The Middle East Conflict


The Middle East conflict is a complex territorial conflict between Israelis and Palestinians and their respective allied states. The roots of the dispute lie in the late 19th century when both supporters of the idea of a Jewish nation state (Zionism) and sections of the Arab population made territorial claims on the region between the Mediterranean and the Jordan in what was then the British Mandate for Palestine.
Both parties to the conflict tried to achieve their political goals and establish new states through diplomacy as well as through violence and terrorist attacks. After the founding of the State of Israel in 1948 as a reaction to European antisemitism and the Shoah, wars and continuous violence ensued.

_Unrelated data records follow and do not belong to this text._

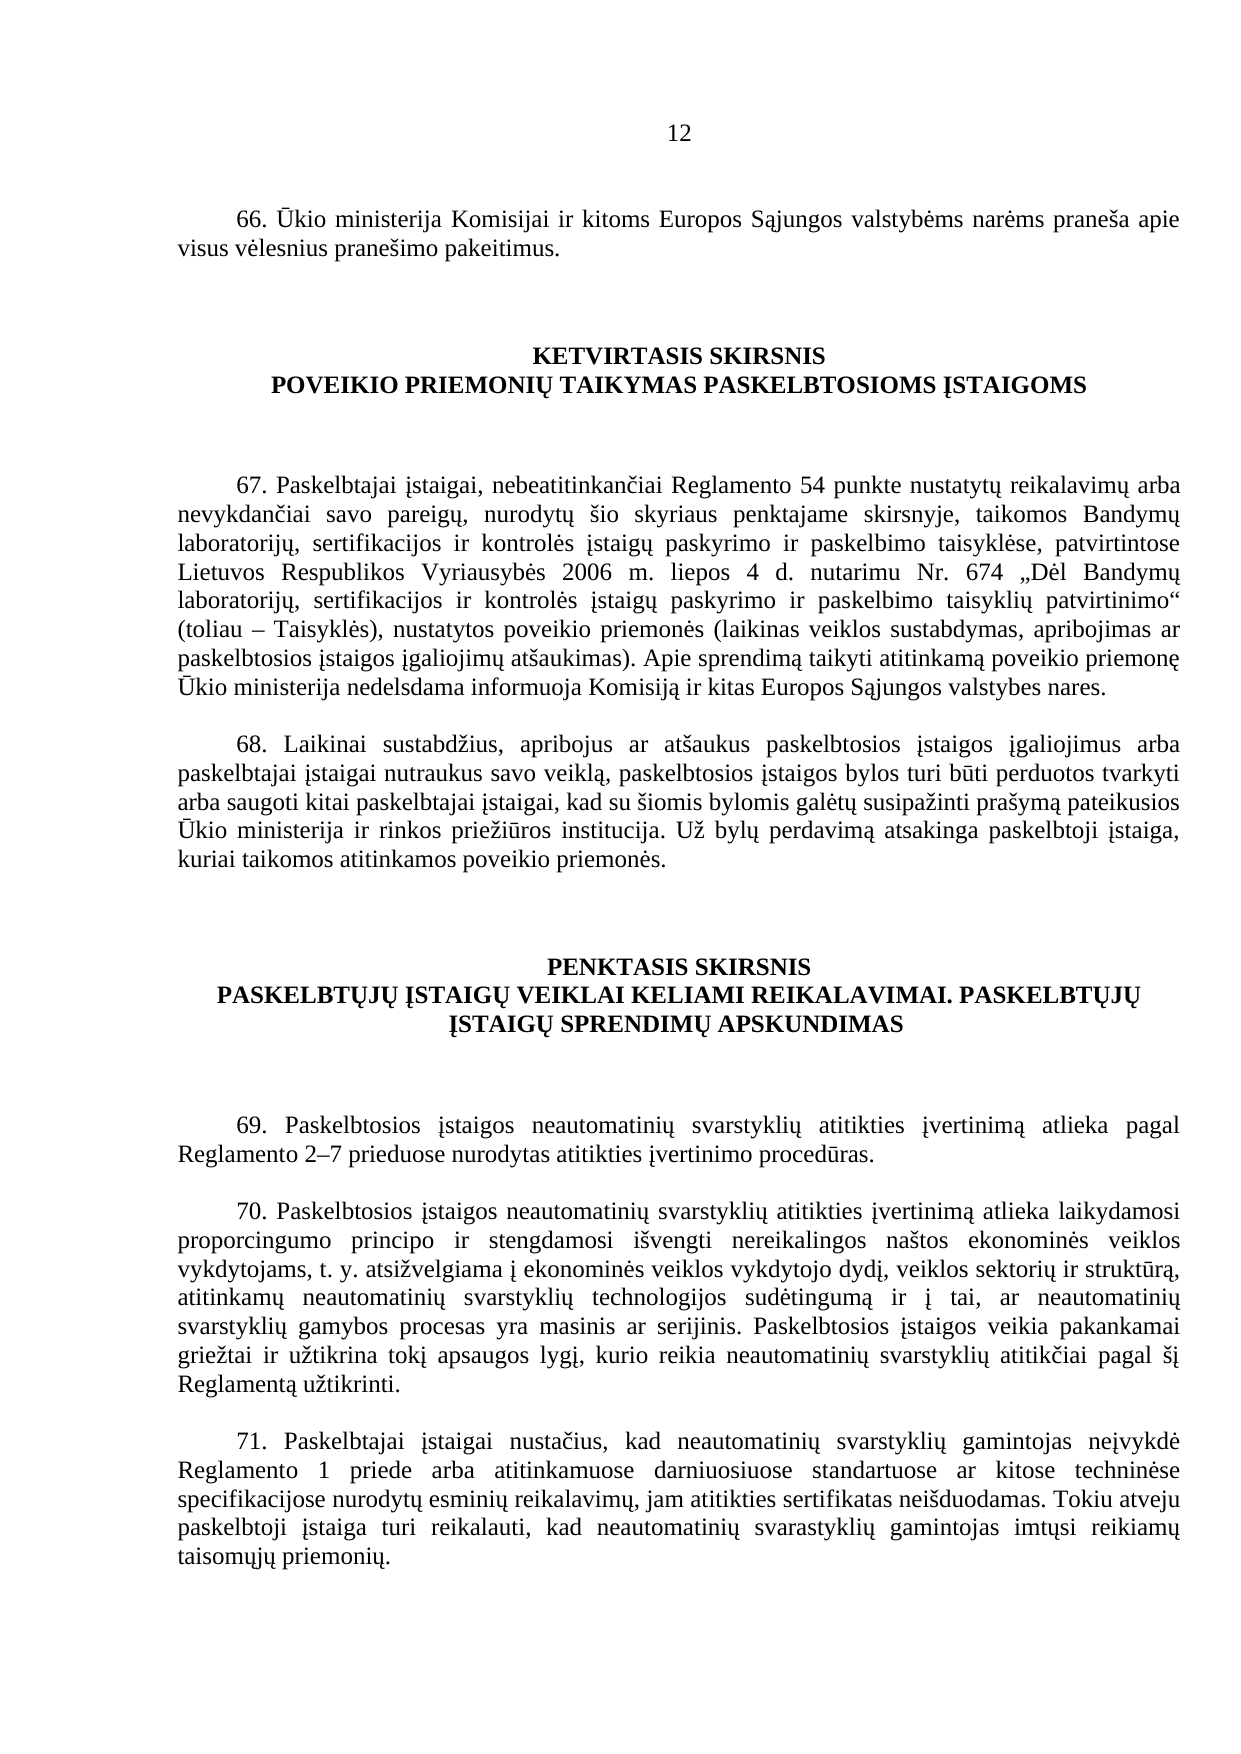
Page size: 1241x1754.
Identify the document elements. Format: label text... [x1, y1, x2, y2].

text 70. Paskelbtosios įstaigos neautomatinių svarstyklių atitikties įvertinimą atlieka laikydamosi proporcingumo principo ir stengdamosi išvengti nereikalingos naštos ekonominės veiklos vykdytojams, t. y. atsižvelgiama į ekonominės veiklos vykdytojo dydį, veiklos sektorių ir struktūrą, atitinkamų neautomatinių svarstyklių technologijos sudėtingumą ir į tai, ar neautomatinių svarstyklių gamybos procesas yra masinis ar serijinis. Paskelbtosios įstaigos veikia pakankamai griežtai ir užtikrina tokį apsaugos lygį, kurio reikia neautomatinių svarstyklių atitikčiai pagal šį Reglamentą užtikrinti. [177, 1196, 1181, 1397]
text 71. Paskelbtajai įstaigai nustačius, kad neautomatinių svarstyklių gamintojas neįvykdė Reglamento 1 priede arba atitinkamuose darniuosiuose standartuose ar kitose techninėse specifikacijose nurodytų esminių reikalavimų, jam atitikties sertifikatas neišduodamas. Tokiu atveju paskelbtoji įstaiga turi reikalauti, kad neautomatinių svarastyklių gamintojas imtųsi reikiamų taisomųjų priemonių. [177, 1426, 1181, 1570]
text 67. Paskelbtajai įstaigai, nebeatitinkančiai Reglamento 54 punkte nustatytų reikalavimų arba nevykdančiai savo pareigų, nurodytų šio skyriaus penktajame skirsnyje, taikomos Bandymų laboratorijų, sertifikacijos ir kontrolės įstaigų paskyrimo ir paskelbimo taisyklėse, patvirtintose Lietuvos Respublikos Vyriausybės 2006 m. liepos 4 d. nutarimu Nr. 674 „Dėl Bandymų laboratorijų, sertifikacijos ir kontrolės įstaigų paskyrimo ir paskelbimo taisyklių patvirtinimo“ (toliau – Taisyklės), nustatytos poveikio priemonės (laikinas veiklos sustabdymas, apribojimas ar paskelbtosios įstaigos įgaliojimų atšaukimas). Apie sprendimą taikyti atitinkamą poveikio priemonę Ūkio ministerija nedelsdama informuoja Komisiją ir kitas Europos Sąjungos valstybes nares. [177, 470, 1181, 700]
text 68. Laikinai sustabdžius, apribojus ar atšaukus paskelbtosios įstaigos įgaliojimus arba paskelbtajai įstaigai nutraukus savo veiklą, paskelbtosios įstaigos bylos turi būti perduotos tvarkyti arba saugoti kitai paskelbtajai įstaigai, kad su šiomis bylomis galėtų susipažinti prašymą pateikusios Ūkio ministerija ir rinkos priežiūros institucija. Už bylų perdavimą atsakinga paskelbtoji įstaiga, kuriai taikomos atitinkamos poveikio priemonės. [177, 729, 1181, 873]
text KETVIRTASIS SKIRSNIS [177, 341, 1181, 370]
text 66. Ūkio ministerija Komisijai ir kitoms Europos Sąjungos valstybėms narėms praneša apie visus vėlesnius pranešimo pakeitimus. [177, 204, 1181, 262]
text PASKELBTŲJŲ ĮSTAIGŲ VEIKLAI KELIAMI REIKALAVIMAI. PASKELBTŲJŲ ĮSTAIGŲ SPRENDIMŲ APSKUNDIMAS [177, 981, 1181, 1038]
text PENKTASIS SKIRSNIS [177, 952, 1181, 981]
text 69. Paskelbtosios įstaigos neautomatinių svarstyklių atitikties įvertinimą atlieka pagal Reglamento 2–7 prieduose nurodytas atitikties įvertinimo procedūras. [177, 1110, 1181, 1167]
text POVEIKIO PRIEMONIŲ TAIKYMAS PASKELBTOSIOMS ĮSTAIGOMS [177, 370, 1181, 398]
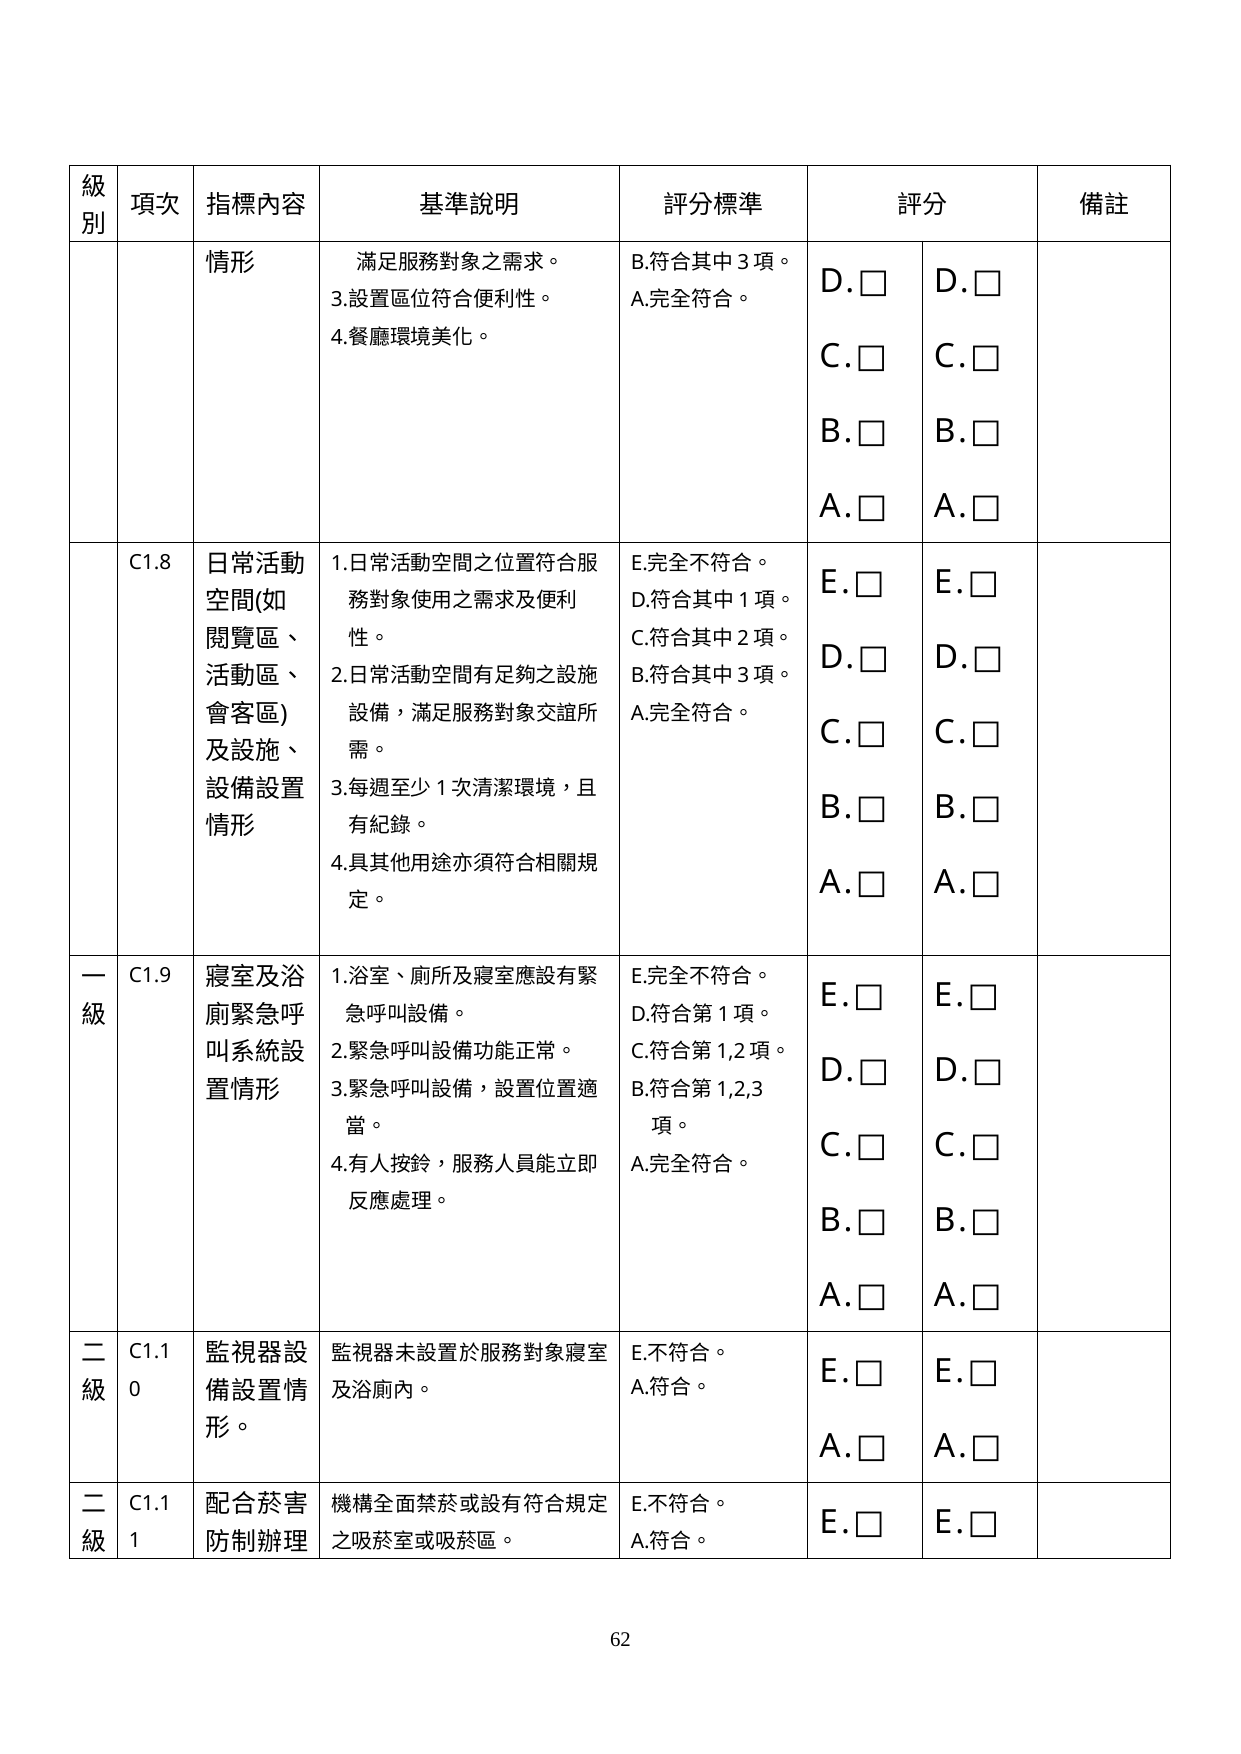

Palestinians driven out of their homeland and their allies described the creation of the State of Israeli as “nakba” – a catastrophe. In the 1960s, the “Palestine Liberation Organisation” (PLO) was founded that attracted worldwide attention through plane hijackings and deadly attacks, particularly after the Six-Day War in 1967. Parallel to the violent conflicts, protagonists on both sides strove to achieve peace.


Great hopes were held in the 1990s following the signing of the Oslo Accords. The peace process was named after the Norwegian capital as, with international support, the first secret negotiations between representatives of Israel and the PLO had been held there. The accord was intended to pave the way for the peaceful coexistence of Palestinians and Israelis in two neighbouring states in the long term. Hanna Maron, who was seriously injured in the Palestinian attack in Riem 1970, supported a peaceful coexistence that was to have been orientated on the borders of the State of Israeli in 1967, in other words, before the Six-Day War.
Vehement opposition to the agreement on both the Palestinian and Israeli sides ultimately jeopardised the peace process. In 1995, the Israeli Prime Minister Yitzhak Rabin was assassinated by a right-wing extremist Israeli in Tel Aviv after taking part in a peace demonstration. On the Palestinian side, politically and religiously motivated protagonists rejected the State of Israel and, with attacks and waves of violence, blighted efforts to reach a peaceful coexistence. To this day, no lasting peace in the region is in sight.